AKP hemen hergün her konuda “çılgın proje”ler açıklıyor.
AKP hemen hergün her konuda “çılgın proje”ler açıklıyor. Her ilde hatta giderek ilçelere “çılgın proje”ler yapıyor; ilan ediyor. Bu konuda Zihni Sinir’i bile geçmiş durumda…
Bir anlamda AKP, Türkiye’yi çılgın proje “manyağı” yapmış durumda. Ama, bence önemli çılgın projesi siyaset alanında…
***
Bu seçimler Türkiye için aynı zamanda bir yol ayrımı. Başbakan Tayyip Erdoğan zaten bu konudaki tavrını açıkladı. Bu seçimin “son seçim” olacağını ilan etti.
Uzun zamandır, başbakanın gönlünde başkanlık sisteminin yattığını bilmeyen yok. Zaten, Tayyip Erdoğan bunu hiç gizlemiyor.
Her yerde, her ortamda bunu açık açık dile getiriyor. Aslında, bu bir istek ve temenni olmaktan çıkmış; fiilen uygulanan bir sistem haline de gelmiş durumda.
***
Bugün AKP’nin ve hükümetin yönetiliş tarzına baktığımızda, başkanlık sisteminin fiilen yaşama geçirildiğini görebiliriz.
Ancak, fiili durum başbakana yetmiyor; yetmez de… Yasal olarak buna uyan bir anayasa ve seçim rejimine ihtiyaç var…
***
Başkanlık sistemi, hemen her ülkede, özellikle Amerika’da iki partili sisteme dayanır…
Amerika’da, Latin Amerika ve Avrupa’da başkanlık rejimlerinin farklılıkları olsa da, ana yörüngesi iki partili sistemlerdir.
İşte, AKP önümüzdeki dönemde Türkiye’yi Başkanlık Sistemine götürmek için de iki partili sisteme ihtiyacı var.
***
AKP, ikili partili sisteme geçişte önünde en önemli engel olarak MHP’yi görmektedir.
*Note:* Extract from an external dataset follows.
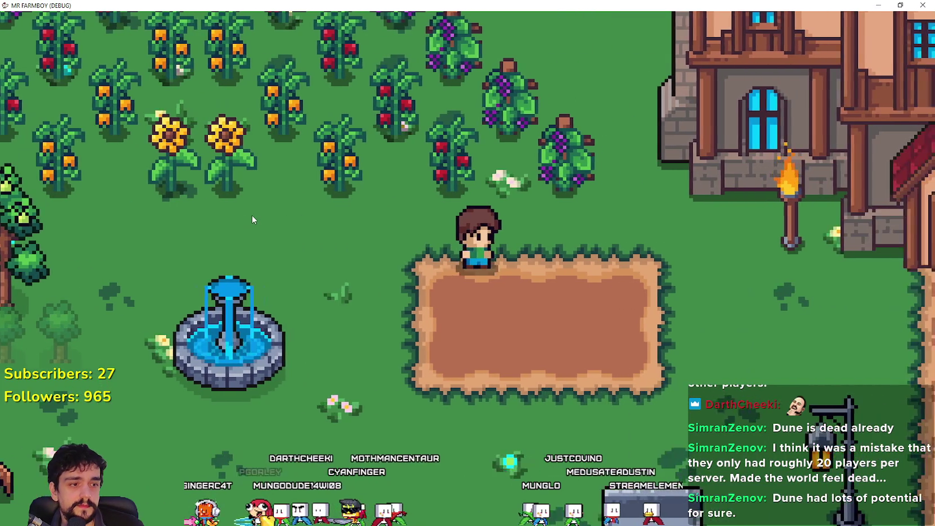
key(s)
AKP’nin MHP’yle derdi bununla bitmiyor. AKP ile MHP arasında, aynı zamanda kim daha milliyetçi kavgası-mücadelesi de var…
***
MHP’yi siyaset sahnesinin dışına itmek, ANAP ve DYP gibi bitirmek için düğmeye basılmış durumda…
***
Yakın zamana kadar, çeşitli merkez sağ partileri hatta Ecevit’in DSP’sini bile destekleyen cemaat ve tarikatlar artık açık ve aleni bir şekilde AKP’yi destekliyor…
ANAP’ın, DYP’nin, Ecevit’in bile koruyup kolladığı cemaatler, bu partilerin ortadan kalkması için en aktif mücadeleyi yaptılar…
Ve şimdi cemaat ve tarikatların MHP karşıtı tavırları ortaya çıktı.
Bugüne kadar her zaman MHP’nin koruyup kolladığı başta Gülen cemaati olmak üzere, cemaat ve tarikatlar MHP’nin altını oyuyorlar…
***
Referandum sürecinde açıkça ortaya çıkan ve Fethullah Gülen’in öncülük ettiği bu kampanya MHP’nin etkin olduğu birçok bölgede evet oylarının yüksek çıkmasına yol açtı.
Şimdi bu süreç tamamlanmak isteniyor. MHP baraj altı bırakılarak, siyaseten yok edilmek isteniyor…
Referandum sürecinde başlayan eski ülkücüleri devşirme, AKP’lileştirme süreci, bu seçimde en üst düzeye çıkarılmış durumda…
Başta Alparslan Türkeş’in bir oğlu olmak üzere çok sayıda eski ülkücü-MHP’li AKP listelerinden aday.
***
Anlaşılan, bu kampanyaların yetmeyeceğini düşünen siyaset mühendisleri, bütün teknik takip ve dinleme olanaklarını kullanarak, MHP’ye karşı kaset komplolarını tezgahladı…
Amaç, Gülen cemaatinin sözcüsü Hüseyin Gülerce’nin dediği gibi “MHP’yi seçimlerden çekilmeye zorlamak.”
***
Ancak, görünen ve son anketlerin söylediği bu oyunun ters teptiği… Kaset komplosunun MHP’nin oylarını artırdığı…
Görünen o ki, şimdi AKP en tehlikeli oyuna başvuracak… Kürtlerle MHP’yi karşı karşıya getirmek.